На генеральной репетиции 7 октября Рудольф лежал на диване за кулисами; рядом с ним находились Мод, Дус и Глория. Когда в конце действия Изабель Герен ушла со сцены, Марио Буа видел, как она, рыдая, бросилась к Рудольфу в объятия. «Я никогда не забуду того мига; лицо сфинкса, неподвижное, ничего не выражающее, глядящее вдаль». Объяснений может быть несколько. Хотя Герен хвалили за возвышенную интерпретацию роли Никии, она вовсе не хотела идти навстречу во время дебюта Кеннета в «Лебедином озере». Кроме того, Рудольф не любил экстравагантных проявлений чувств – «тебе не разрешали попрощаться». И наконец, было уже поздно. «В Опере я ждал. Если танцоры и любили меня, они не говорили мне об этом. А я в глубине души обращался к ним: придите, обнимите меня. Наконец я купил собаку».
В день самой премьеры, 8 октября, Рудольф лежал, обложенный подушками, в ложе справа от сцены. С ним были Канеси, Луиджи, Марика и Жаннет; две последних завоевали положение на вершине иерархии из семи женщин, которые помогали ему подготовиться к визиту в театр. В другой ложе сидела Нинель Кургапкина с хореографом Юрием Григоровичем[208] – Гамзатти и Золотым идолом из спектакля Кировского театра 1959 г., в котором Рудольф танцевал партию Солора. По словам Платель, в зале сидела «особенная публика – она составляла всю его жизнь». В зале были Розелла Хайтауэр, Виолетт Верди, Джон Тарас, Ноэлла Понтуа, Ролан Пети, Гилен Тесмар, Пьер Лакотт, Антони Доуэлл, Сильви Гийем «и все парижские Ротшильды». А в первом антракте, поскольку Рудольф по-прежнему лежал в своей ложе, многие старые друзья и коллеги выстроились в очередь, чтобы поздравить его и попрощаться с ним. Во втором антракте почитательница из Нью-Йорка Мэрилин Лавинь видела, как он медленно идет по коридору; с одной стороны его поддерживала Марика, с другой – Луиджи. «Я подбежала к нему; он взял меня за руки и нагнулся, чтобы слышать, что я говорю. Руки у него были теплыми, но лицо синеватое. Он был необычайно слаб, но его глаза жили и горели. Я как будто видела его сущность, которая выглядывает из гибнущей плоти. Я смотрела смерти в лицо, но в его глазах жил мощный дикий дух. Можно было видеть это отделение души от тела».

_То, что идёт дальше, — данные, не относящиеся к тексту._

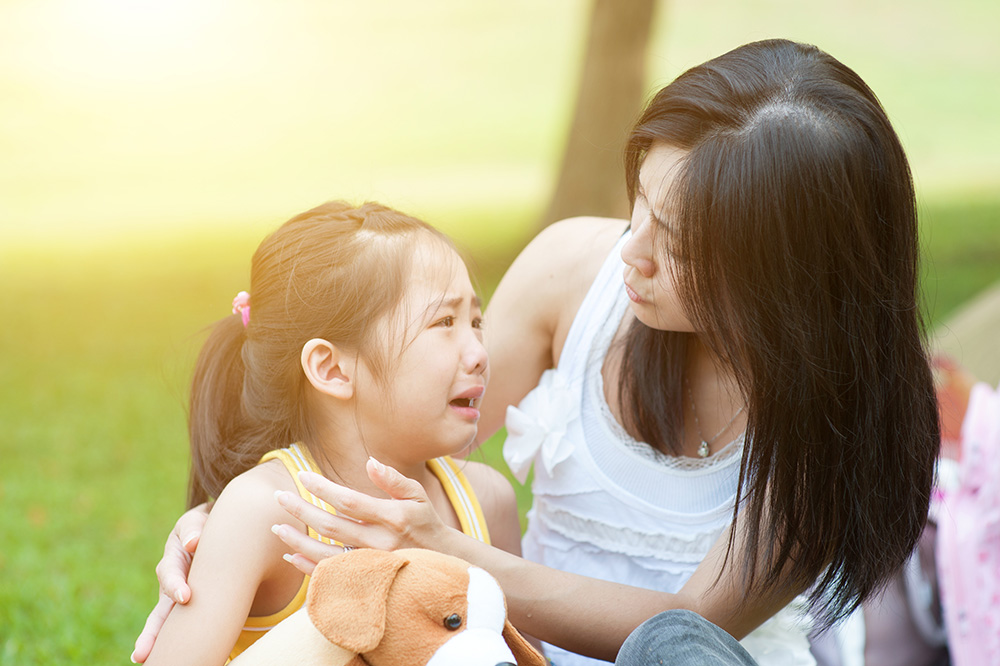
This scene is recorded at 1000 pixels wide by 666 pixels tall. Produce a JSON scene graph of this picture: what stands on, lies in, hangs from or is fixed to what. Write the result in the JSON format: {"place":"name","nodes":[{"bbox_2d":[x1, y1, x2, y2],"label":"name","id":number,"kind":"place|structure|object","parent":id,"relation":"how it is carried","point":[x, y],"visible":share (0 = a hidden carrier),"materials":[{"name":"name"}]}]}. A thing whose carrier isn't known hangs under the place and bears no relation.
{"place":"outdoors","nodes":[
{"label":"outdoors","id":0,"kind":"place"},
{"bbox_2d":[0,9,998,665],"label":"lawn","id":1,"kind":"structure","parent":0,"point":[151,558],"materials":[{"name":"green plant"}]},
{"bbox_2d":[138,201,533,665],"label":"child","id":2,"kind":"object","parent":1,"relation":"on","point":[468,336],"visible":0.86},
{"bbox_2d":[233,546,548,665],"label":"plush toy","id":3,"kind":"object","parent":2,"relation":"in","point":[460,635],"visible":0.99,"materials":[{"name":"brown fabric"}]},
{"bbox_2d":[140,38,947,663],"label":"woman","id":4,"kind":"object","parent":1,"relation":"on","point":[725,562],"visible":0.95},
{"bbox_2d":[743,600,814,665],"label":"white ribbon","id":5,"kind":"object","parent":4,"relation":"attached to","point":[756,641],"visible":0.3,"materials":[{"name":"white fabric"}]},
{"bbox_2d":[540,0,661,230],"label":"tree trunk","id":6,"kind":"object","parent":1,"relation":"on","point":[621,59],"visible":0.83,"materials":[{"name":"brown"}]},
{"bbox_2d":[933,378,999,665],"label":"pink backpack","id":7,"kind":"object","parent":1,"relation":"on","point":[961,527],"visible":0.98,"materials":[{"name":"pink"}]}
]}

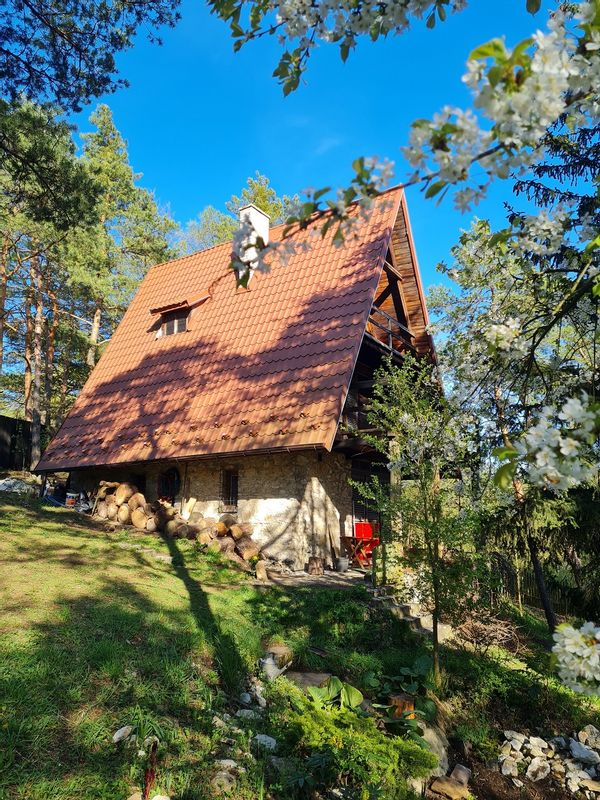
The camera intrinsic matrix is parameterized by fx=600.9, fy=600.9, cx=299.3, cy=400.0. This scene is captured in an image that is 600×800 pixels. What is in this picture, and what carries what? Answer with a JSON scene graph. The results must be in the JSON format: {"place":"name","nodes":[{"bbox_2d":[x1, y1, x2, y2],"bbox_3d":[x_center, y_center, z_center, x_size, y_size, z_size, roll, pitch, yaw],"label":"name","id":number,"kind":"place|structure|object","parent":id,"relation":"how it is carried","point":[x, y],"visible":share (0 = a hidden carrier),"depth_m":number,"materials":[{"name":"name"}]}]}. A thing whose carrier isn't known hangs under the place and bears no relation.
{"place":"outdoors","nodes":[
{"label":"outdoors","id":0,"kind":"place"},
{"bbox_2d":[30,183,441,564],"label":"house","id":1,"kind":"structure","parent":0,"point":[251,496],"depth_m":13.35,"materials":[{"name":"orange tile"}]},
{"bbox_2d":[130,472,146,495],"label":"window","id":2,"kind":"structure","parent":1,"relation":"in","point":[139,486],"depth_m":14.87,"materials":[{"name":"brown wood"}]},
{"bbox_2d":[157,468,178,504],"bbox_3d":[-3.174,2.399,14.546,0.983,1.460,0.213,-6,-12,34],"label":"door","id":3,"kind":"structure","parent":1,"relation":"in","point":[160,489],"depth_m":14.61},
{"bbox_2d":[37,185,410,468],"bbox_3d":[-1.219,-1.126,15.988,7.543,7.323,6.769,-6,-12,34],"label":"tiled roof","id":4,"kind":"structure","parent":1,"relation":"on","point":[190,333],"depth_m":13.49,"materials":[{"name":"red"}]},
{"bbox_2d":[149,292,209,336],"bbox_3d":[-3.243,-2.171,16.752,1.577,1.455,1.488,-6,-12,34],"label":"dormer","id":5,"kind":"object","parent":4,"relation":"on","point":[172,305],"visible":0.64,"depth_m":16.54,"materials":[{"name":"brown wood"}]},
{"bbox_2d":[161,309,187,335],"bbox_3d":[-3.281,-2.055,16.139,0.812,0.785,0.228,-6,-12,34],"label":"dormer window","id":6,"kind":"structure","parent":5,"relation":"in","point":[168,331],"depth_m":16.18,"materials":[{"name":"brown"}]},
{"bbox_2d":[235,203,269,283],"bbox_3d":[-1.234,-3.719,15.145,0.696,2.291,0.687,-6,-12,34],"label":"chimney","id":7,"kind":"object","parent":4,"relation":"on","point":[266,224],"visible":0.61,"depth_m":14.95,"materials":[{"name":"white stone"}]},
{"bbox_2d":[220,468,238,510],"bbox_3d":[-1.446,1.924,12.961,0.663,1.039,0.159,-6,-12,34],"label":"window","id":8,"kind":"structure","parent":1,"relation":"in","point":[234,494],"depth_m":13.01,"materials":[{"name":"brown"}]},
{"bbox_2d":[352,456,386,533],"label":"door","id":9,"kind":"structure","parent":1,"relation":"in","point":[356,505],"depth_m":13.24,"materials":[{"name":"wood"}]},
{"bbox_2d":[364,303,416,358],"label":"balcony railing","id":10,"kind":"object","parent":1,"relation":"attached to","point":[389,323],"visible":0.37,"depth_m":13.53,"materials":[{"name":"brown wood"}]},
{"bbox_2d":[0,486,599,799],"label":"lawn","id":11,"kind":"structure","parent":0,"point":[164,565],"materials":[{"name":"green plant"}]},
{"bbox_2d":[0,476,37,493],"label":"rock pile","id":12,"kind":"object","parent":11,"relation":"on","point":[17,484],"visible":0.74,"depth_m":16.57,"materials":[{"name":"grey stone"}]},
{"bbox_2d":[65,492,77,506],"bbox_3d":[-5.871,2.573,15.476,0.385,0.396,0.353,-6,-12,34],"label":"bucket","id":13,"kind":"object","parent":11,"relation":"on","point":[68,500],"visible":0.94,"depth_m":15.33,"materials":[{"name":"white plastic"}]},
{"bbox_2d":[112,725,132,742],"bbox_3d":[-1.302,2.451,4.418,0.147,0.101,0.203,-6,-12,34],"label":"rock","id":14,"kind":"object","parent":11,"relation":"on","point":[124,728],"visible":0.97,"depth_m":4.38,"materials":[{"name":"white stone"}]},
{"bbox_2d":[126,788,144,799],"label":"rock","id":15,"kind":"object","parent":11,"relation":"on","point":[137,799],"visible":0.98,"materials":[{"name":"beige stone"}]},
{"bbox_2d":[142,740,158,797],"bbox_3d":[-0.943,2.362,3.778,0.139,0.438,0.145,-6,-12,34],"label":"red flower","id":16,"kind":"object","parent":11,"relation":"on","point":[150,773],"visible":0.93,"depth_m":3.77,"materials":[{"name":"red plant"}]},
{"bbox_2d":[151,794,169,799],"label":"rock","id":17,"kind":"object","parent":11,"relation":"on","point":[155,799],"visible":1,"depth_m":3.55,"materials":[{"name":"white stone"}]},
{"bbox_2d":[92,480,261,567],"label":"log pile","id":18,"kind":"object","parent":11,"relation":"on","point":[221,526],"visible":0.72,"depth_m":12.66,"materials":[{"name":"brown wood"}]},
{"bbox_2d":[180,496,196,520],"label":"board","id":19,"kind":"object","parent":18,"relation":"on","point":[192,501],"visible":0.75,"depth_m":12.76,"materials":[{"name":"wood"}]},
{"bbox_2d":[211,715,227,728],"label":"rock","id":20,"kind":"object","parent":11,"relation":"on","point":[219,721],"visible":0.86,"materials":[{"name":"grey stone"}]},
{"bbox_2d":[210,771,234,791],"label":"rock","id":21,"kind":"object","parent":11,"relation":"on","point":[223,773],"visible":0.87,"depth_m":3.92,"materials":[{"name":"stone"}]},
{"bbox_2d":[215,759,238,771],"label":"rock","id":22,"kind":"object","parent":11,"relation":"on","point":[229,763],"visible":0.8,"depth_m":4.16,"materials":[{"name":"stone"}]},
{"bbox_2d":[236,708,259,719],"bbox_3d":[-0.430,2.615,4.983,0.218,0.106,0.202,0,-10,2],"label":"rock","id":23,"kind":"object","parent":11,"relation":"on","point":[253,715],"visible":0.83,"depth_m":4.96,"materials":[{"name":"stone"}]},
{"bbox_2d":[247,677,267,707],"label":"rock","id":24,"kind":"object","parent":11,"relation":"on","point":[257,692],"visible":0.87,"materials":[{"name":"grey stone"}]},
{"bbox_2d":[253,734,277,750],"bbox_3d":[-0.273,2.633,4.620,0.228,0.106,0.193,-6,-12,34],"label":"rock","id":25,"kind":"object","parent":11,"relation":"on","point":[257,736],"visible":0.78,"depth_m":4.60,"materials":[{"name":"white stone"}]},
{"bbox_2d":[258,654,291,681],"bbox_3d":[-0.273,2.769,6.221,0.314,0.250,0.296,-6,-12,34],"label":"watering can","id":26,"kind":"object","parent":11,"relation":"on","point":[267,661],"visible":0.97,"depth_m":6.13,"materials":[{"name":"grey metal"}]},
{"bbox_2d":[265,643,292,666],"bbox_3d":[-0.250,2.847,6.708,0.357,0.254,0.344,-3,-10,18],"label":"rock","id":27,"kind":"object","parent":11,"relation":"on","point":[284,651],"visible":0.63,"depth_m":6.62,"materials":[{"name":"stone"}]},
{"bbox_2d":[286,670,331,690],"bbox_3d":[0.097,2.954,6.228,0.580,0.175,0.513,-1,-10,9],"label":"rock","id":28,"kind":"object","parent":11,"relation":"on","point":[309,683],"visible":0.54,"depth_m":6.20,"materials":[{"name":"grey stone"}]},
{"bbox_2d":[306,675,363,712],"bbox_3d":[0.315,2.804,5.567,0.619,0.370,0.636,-6,-12,34],"label":"hosta plant","id":29,"kind":"object","parent":11,"relation":"on","point":[337,683],"visible":0.5,"depth_m":5.60,"materials":[{"name":"green plant"}]},
{"bbox_2d":[276,688,434,799],"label":"shrub","id":30,"kind":"object","parent":11,"relation":"on","point":[355,738],"visible":0.91,"depth_m":4.41,"materials":[{"name":"green plant"}]},
{"bbox_2d":[365,661,433,736],"bbox_3d":[0.987,2.955,5.867,0.838,0.564,0.889,-6,-12,34],"label":"leafy plant","id":31,"kind":"object","parent":11,"relation":"on","point":[409,686],"visible":0.65,"depth_m":5.84,"materials":[{"name":"green plant"}]},
{"bbox_2d":[388,693,414,718],"bbox_3d":[0.960,2.938,5.711,0.270,0.264,0.277,-6,-12,34],"label":"tree stump","id":32,"kind":"object","parent":11,"relation":"on","point":[396,700],"visible":0.62,"depth_m":5.61,"materials":[{"name":"brown wood"}]},
{"bbox_2d":[208,0,599,707],"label":"flowering tree","id":33,"kind":"object","parent":11,"relation":"on","point":[475,51],"visible":1,"depth_m":1.94,"materials":[{"name":"white plant"}]},
{"bbox_2d":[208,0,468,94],"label":"blossom branch","id":34,"kind":"object","parent":33,"relation":"attached to","point":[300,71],"visible":0.98,"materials":[{"name":"white plant"}]},
{"bbox_2d":[366,585,451,640],"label":"stone steps","id":35,"kind":"structure","parent":11,"relation":"on","point":[411,619],"depth_m":9.24,"materials":[{"name":"grey stone"}]},
{"bbox_2d":[356,356,482,687],"bbox_3d":[1.538,1.393,7.289,1.796,4.044,1.862,3,-10,-17],"label":"young tree","id":36,"kind":"object","parent":11,"relation":"on","point":[409,417],"visible":0.96,"depth_m":7.15,"materials":[{"name":"green plant"}]},
{"bbox_2d":[419,722,448,773],"bbox_3d":[1.198,3.239,5.547,0.399,0.427,0.478,1,-10,-5],"label":"rock","id":37,"kind":"object","parent":11,"relation":"on","point":[442,753],"visible":0.58,"depth_m":5.47,"materials":[{"name":"grey stone"}]},
{"bbox_2d":[429,775,467,799],"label":"rock","id":38,"kind":"object","parent":11,"relation":"on","point":[454,785],"visible":0.99,"depth_m":4.83,"materials":[{"name":"stone"}]},
{"bbox_2d":[451,763,471,785],"bbox_3d":[1.451,3.380,5.387,0.195,0.163,0.261,-4,-11,21],"label":"rock","id":39,"kind":"object","parent":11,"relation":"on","point":[462,775],"visible":0.95,"depth_m":5.37,"materials":[{"name":"grey stone"}]},
{"bbox_2d":[455,611,523,652],"bbox_3d":[2.828,3.527,9.114,1.204,0.638,1.179,-6,-12,34],"label":"brush pile","id":40,"kind":"object","parent":11,"relation":"on","point":[485,632],"visible":0.77,"depth_m":9.06,"materials":[{"name":"brown plant"}]},
{"bbox_2d":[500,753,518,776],"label":"rock","id":41,"kind":"object","parent":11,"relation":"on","point":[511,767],"visible":0.95,"depth_m":5.47,"materials":[{"name":"stone"}]},
{"bbox_2d":[426,217,599,639],"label":"flowering tree","id":42,"kind":"object","parent":11,"relation":"on","point":[521,303],"visible":0.8,"depth_m":9.49,"materials":[{"name":"plant"}]},
{"bbox_2d":[485,553,583,622],"bbox_3d":[5.851,4.009,12.402,5.125,1.680,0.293,-6,-12,34],"label":"fence","id":43,"kind":"object","parent":11,"relation":"on","point":[538,599],"visible":0.47,"depth_m":13.00,"materials":[{"name":"brown wood"}]},
{"bbox_2d":[525,756,550,780],"bbox_3d":[2.156,3.317,5.410,0.269,0.176,0.259,5,-11,-26],"label":"rock","id":44,"kind":"object","parent":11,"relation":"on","point":[529,768],"visible":0.97,"depth_m":5.37,"materials":[{"name":"stone"}]},
{"bbox_2d":[497,727,599,795],"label":"rock pile","id":45,"kind":"object","parent":11,"relation":"on","point":[546,747],"visible":0.94,"depth_m":5.64,"materials":[{"name":"stone"}]},
{"bbox_2d":[569,739,598,765],"bbox_3d":[2.711,3.345,5.704,0.263,0.174,0.299,6,-11,-28],"label":"rock","id":46,"kind":"object","parent":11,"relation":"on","point":[576,752],"visible":0.96,"depth_m":5.66,"materials":[{"name":"stone"}]},
{"bbox_2d":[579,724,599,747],"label":"rock","id":47,"kind":"object","parent":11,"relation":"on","point":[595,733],"visible":0.92,"depth_m":6.04,"materials":[{"name":"stone"}]},
{"bbox_2d":[252,565,369,588],"label":"stone patio","id":48,"kind":"structure","parent":0,"point":[320,578],"materials":[{"name":"grey stone"}]},
{"bbox_2d":[254,560,267,580],"bbox_3d":[-0.677,2.987,10.469,0.216,0.360,0.249,0,-10,-1],"label":"log","id":49,"kind":"object","parent":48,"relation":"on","point":[259,575],"visible":0.99,"depth_m":10.39,"materials":[{"name":"brown wood"}]},
{"bbox_2d":[307,556,323,574],"bbox_3d":[0.307,3.181,11.531,0.364,0.319,0.369,-6,-12,34],"label":"tree stump","id":50,"kind":"object","parent":48,"relation":"on","point":[312,563],"visible":0.98,"depth_m":11.40,"materials":[{"name":"brown wood"}]},
{"bbox_2d":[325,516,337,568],"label":"wooden plank","id":51,"kind":"object","parent":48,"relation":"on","point":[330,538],"visible":0.96,"depth_m":12.07,"materials":[{"name":"brown wood"}]},
{"bbox_2d":[335,556,348,571],"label":"bucket","id":52,"kind":"object","parent":48,"relation":"on","point":[342,562],"visible":0.97,"depth_m":11.70,"materials":[{"name":"grey metal"}]},
{"bbox_2d":[343,520,379,567],"bbox_3d":[1.322,3.013,12.559,0.706,0.955,0.704,-6,-12,34],"label":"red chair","id":53,"kind":"object","parent":48,"relation":"on","point":[358,525],"visible":0.71,"depth_m":12.49,"materials":[{"name":"red"}]},
{"bbox_2d":[65,0,584,312],"label":"sky","id":54,"kind":"structure","parent":0,"point":[211,195],"materials":[{"name":"blue"}]},
{"label":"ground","id":55,"kind":"structure","parent":0},
{"bbox_2d":[0,415,33,471],"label":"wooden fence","id":56,"kind":"object","parent":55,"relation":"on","point":[2,426],"visible":0.7,"depth_m":22.92,"materials":[{"name":"brown wood"}]},
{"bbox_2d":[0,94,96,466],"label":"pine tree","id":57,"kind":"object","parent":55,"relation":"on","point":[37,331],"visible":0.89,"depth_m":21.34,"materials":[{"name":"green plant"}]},
{"bbox_2d":[0,0,180,115],"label":"pine tree","id":58,"kind":"object","parent":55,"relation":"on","point":[56,2],"visible":0.97,"depth_m":8.75,"materials":[{"name":"plant"}]},
{"bbox_2d":[66,103,177,367],"bbox_3d":[-9.444,-4.654,29.490,6.892,19.564,6.866,-9,-14,44],"label":"pine tree","id":59,"kind":"object","parent":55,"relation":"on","point":[145,214],"visible":0.75,"depth_m":28.92,"materials":[{"name":"plant"}]},
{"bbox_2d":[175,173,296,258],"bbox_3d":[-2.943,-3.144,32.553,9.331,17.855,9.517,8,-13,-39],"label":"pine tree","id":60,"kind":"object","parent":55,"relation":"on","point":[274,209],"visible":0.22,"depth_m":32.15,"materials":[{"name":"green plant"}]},
{"bbox_2d":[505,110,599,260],"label":"conifer tree","id":61,"kind":"object","parent":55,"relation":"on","point":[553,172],"visible":0.25,"depth_m":9.19,"materials":[{"name":"plant"}]}
]}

Когда настало время для последнего поклона, Канеси спросил Рудольфа, уверен ли он, что ему нужно выйти на сцену. «Да, я должен. Но давайте побыстрее». Как когда-то заметил Женя Поляков, с Рудольфом невозможно было признаться в слабости: «Хромой или забинтованный с ног до головы, он шел на сцену. Душа опережала тело». И вот, поддерживаемый с обеих сторон, умирающий Нуреев с трудом вышел из-за кулис. Его шаль и накидка напомнили Марио Буа «умирающего Мольера». Не веря своим глазам, зрители несколько секунд молчали, прежде чем зал взорвался овацией. «Мы посетили трагическое чудо, – пишет Буа. – На той же сцене, где тридцать один год назад никому не известный молодой человек вылетел в вариации из «Баядерки», тем вечером великий Нуреев показывал нам свою «Баядерку» вместо прощания». После того как опустился занавес, когда Жак Ланг повесил ему на шею знак ордена Почетного легиона, дававший звание Командора, казалось, что сухие глаза только у самого Рудольфа. Несколько очевидцев, среди них Луиджи, заметили, что он отреагировал на этот жест явным презрением. «Все враги Рудольфа – все те, кто выталкивали его, – теперь толпились вокруг него с лаврами». Сильви Гийем ощущала то же самое. «По-моему, он в каком-то смысле торжествовал победу. У него в глазах застыло такое выражение: «Наконец-то я вас завоевал. Пусть я умираю, но я вас завоевал». Но в тот вечер Рудольф не испытывал тяжелого чувства. Когда Мишель Канеси спросил его: «Вы счастливы?» – он ответил: «Да. Очень, очень счастлив». Слишком усталый, Рудольф лишь ненадолго появился на ужине после премьеры. Потом он попросил Мишеля и Луиджи отвезти его домой. Когда они помогали ему выйти, поддерживая его под локти, чтобы он не упал на подгибающиеся колени, их остановил Берже, который договорился, чтобы Рудольфа сфотографировали для Paris Match. «Нет!» – возмутилась Марика, которая догадывалась о последствиях, но Рудольф не видел причин для отказа: мысленно он был по-прежнему байроновским Корсаром, чья душа, «горя, раскрывалась».